2011-09-18 17:04:31

見登呂姫の石仏 

テーマ:石棺仏(石仏)
$『Talking with Angels』西洋墓地の天使像と『笑とる仏』 : 写真家 岩谷薫-見登呂_1 加古川の地名は見土呂(みどろ)と読みますが、姫の名前は見登呂(みとろ)です。
 見土呂の地名は、見登呂姫が由来だとか。

 この見登呂姫には悲話があり、かいつまんで説明すると、室町時代、上司の侍が見登呂姫に恋心を抱いたけれど、姫に拒絶されて、腹いせに姫を殺しちゃったというお話です。
 その後、農民がその死を悼んで、この阿弥陀三尊の石仏を作ったとか。(写真集にはもう少し詳しく書いています。笑)


$『Talking with Angels』西洋墓地の天使像と『笑とる仏』 : 写真家 岩谷薫-来迎
 背景の木がとても天国的でしょ。笑。こういう撮影は、ロンドンの天使以来、得意ですね。正に、体を斜めにして、今救いに行かんとする、「阿弥陀来迎図」を石仏でそのまま再現したような秀作です!
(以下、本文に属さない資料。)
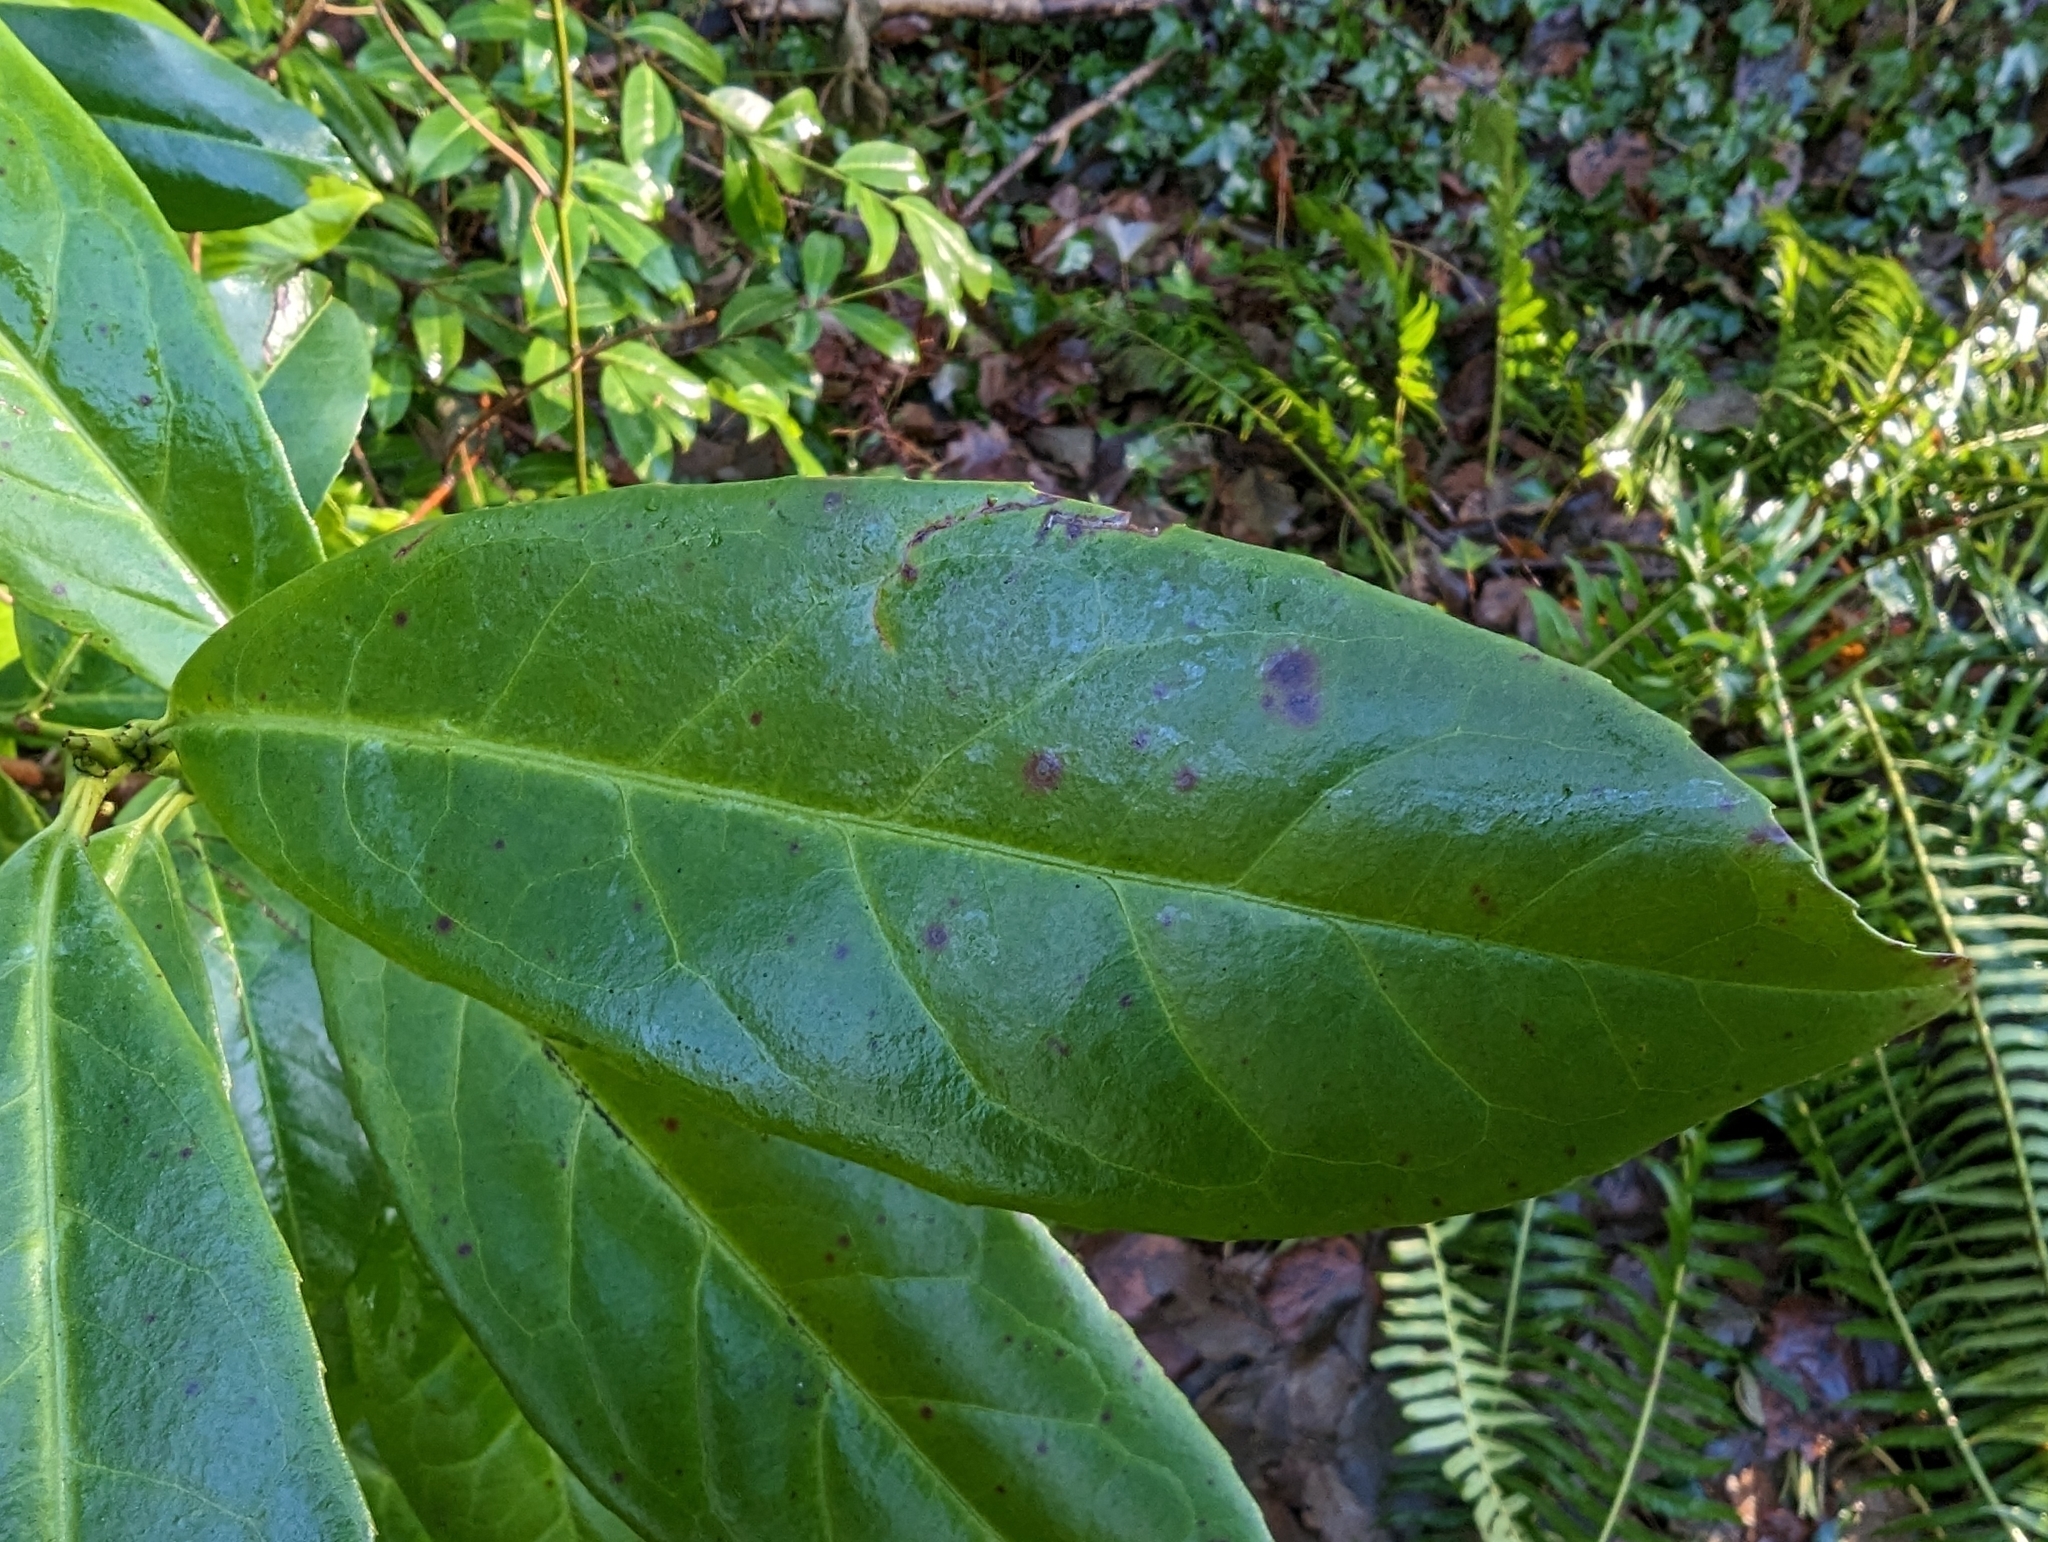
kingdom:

 この石仏は本当は、何度起こしても、このように斜めになってしまうそうですが、前のめりになって救いに行く、それでこそ仏の心と言うもので、その石仏のハートが自然とこの傾きになっているといえるでしょう。(来迎図の脇侍も斜めになって向かっているでしょ。)
 全長174cm。幅125cmの巨大な石仏で、迫力があります。


$『Talking with Angels』西洋墓地の天使像と『笑とる仏』 : 写真家 岩谷薫-見登呂_2
 縦に延ばされたような阿弥陀三尊が、非常に流麗、優雅で、女性的なものを感じさせ、播磨の石仏の中では、かなり好きなものの一つです。アルカイックスマイルのような、いいお顔してるでしょ。

 霊験譚もいろいろあるそうで、ここで出会ったおばあさんからは、この石仏が夢枕に現れて、病気を治してくれたお話を聞きましたよ。

 どことなく、はかなさや、悲話の通り、哀愁を感じさせるところもイイですね!


 たまに、ネットやメディア等で、見登呂姫の石仏を「石棺仏」として紹介している場合がありますが、私はこれは石棺仏ではないと思っています。

 その理由は、まず第一に、この四角い石盤だと、「組合わせ式石棺」の石材と考えられますが、普通、組合わせ用の溝が彫ってあるはずなのに、それが無い事。
$『Talking with Angels』西洋墓地の天使像と『笑とる仏』 : 写真家 岩谷薫-見登呂_3
 第二に、石仏の背面を見ると、「小叩き」という技法で、石面を粗く形成している事。こんなに粗い形成の石棺材は、まず存在しないと思うから…。
 
 専門家ではないので、断定するつもりはありませんが、私は、言い伝えどおり、農民が新たに、石材を切り出して、墓碑を造ったのだと思います。(実際、専門書でも石棺仏として紹介しているのを見たことがありません。でも加古川を代表する、中世のスバラシイ石仏です!)

 背面の写真もなかなかキレイでしょ。正面には大きなイチョウの木があって、ちょっとしたパワースポットですよ。